On the 26th of October 2002 at 17 years of age, I went with some Christian friends to a rock concert in Brisbane (I say Christian friends because they were from a different church). I felt no spirit during this concert but then an evangelist from America gave a talk. He was very amusing, but I still felt no real spirit. At the end of his talk he asked, who is willing to stand up and be counted as Christian and a witness of God? It was at that point that the spirit just leapt into me. I was never one to be a part of the crowd, and I was shy. At that point I feel the burning desire and knowledge that God lived, that he was looking at me, that he loved me and that he wanted me to stand up and be counted. More importantly I wanted to stand up and be counted. So I turned to my two friends that had brought me to the concert and said "Are you coming with me or not?"

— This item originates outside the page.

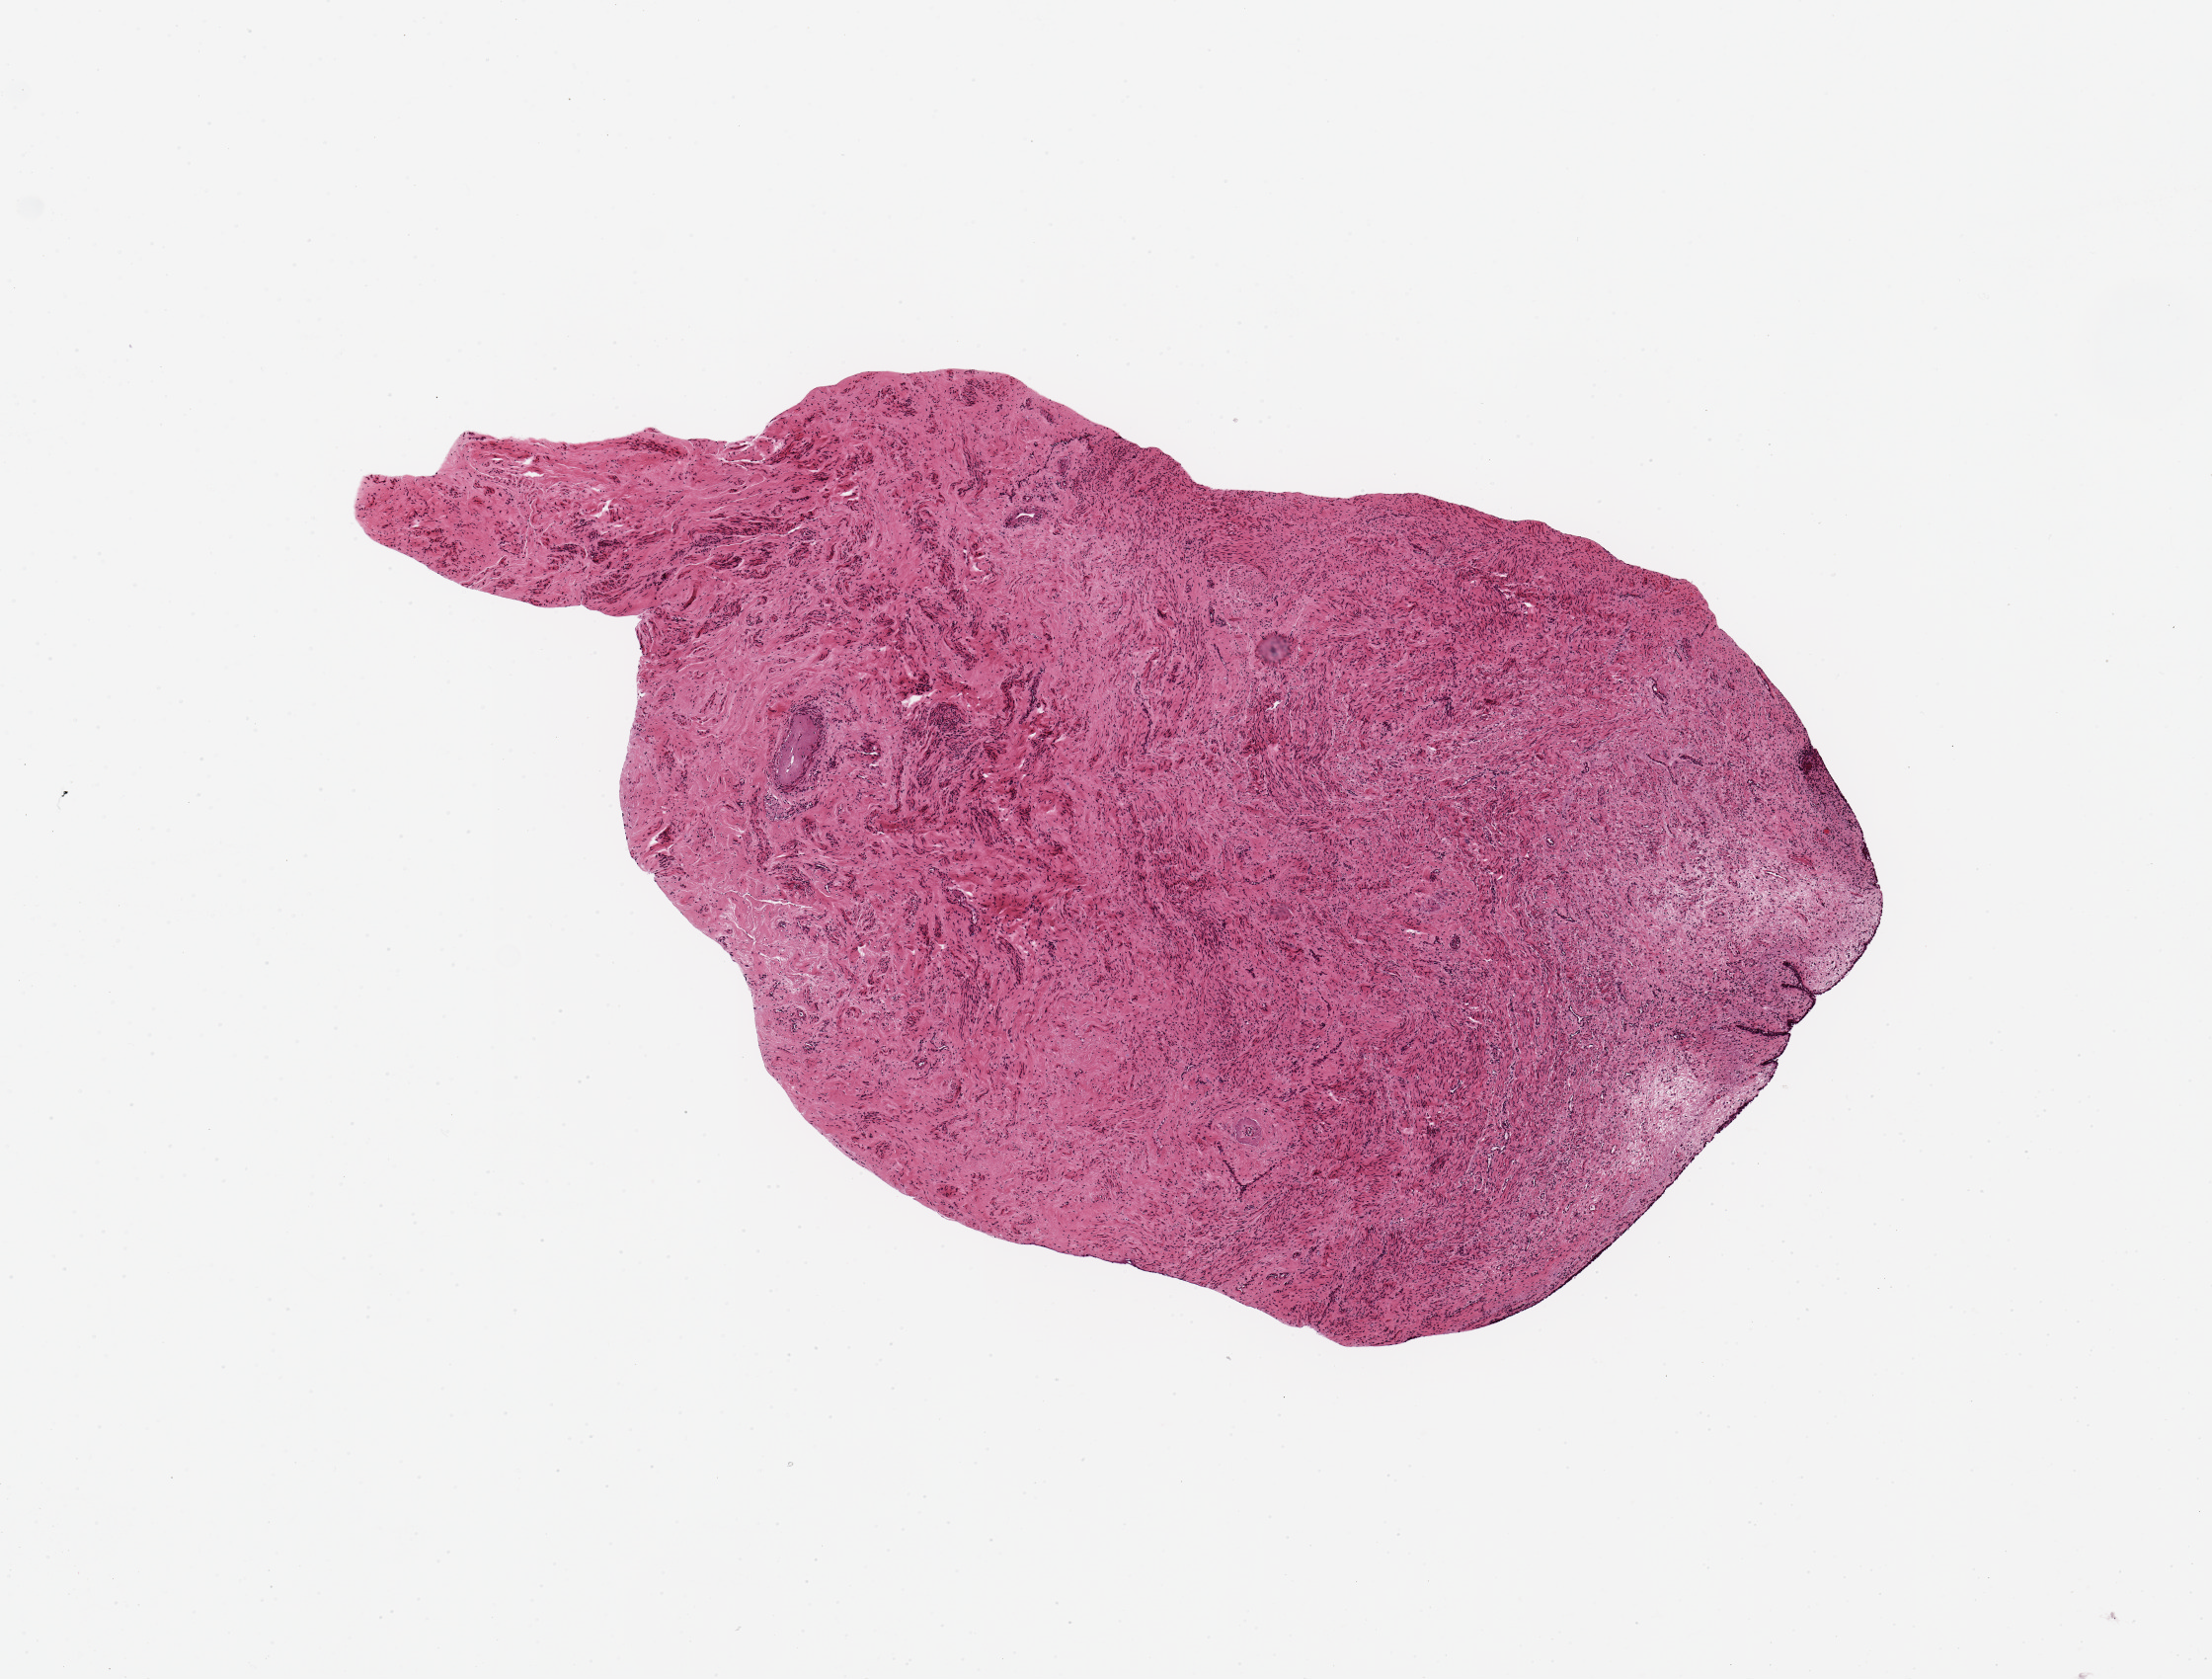
Whole-slide image, H&E stain — low-resolution overview of the scanned area, about 8.9 x 6.7 mm; PAXgene-fixed, paraffin-embedded tissue; section of exocervix (target tissue); donor tissue sample.
Review note (as recorded): 5 x 3.2mm. Essentially all stroma, single cell layer of degenerating epithelium along one edge.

This was a Saturday night, the next day (Sunday) I went to the missionaries and organised the Saturday for my Baptism. I was baptised on the 2nd of November 2002, the missionary that I knew would baptise me moved into a new area on the Wednesday after. I was confirmed a member of The Church of Jesus Christ of Latter-Day Saints on the 10th of November went through the Temple on the 19th and turned 18 on the 22nd.
I know that God and Jesus Christ are two seperate people that both love me. I have witnessed their love and seen their work in this world. The Church of Jesus Christ of Latter-Day Saints is a place where we can try to be better people and perfect ourselves. Nobody in the church is perfect, nobody on Earth is perfect. May we all be better people tommorow then we were today. This I whole heartedly hope.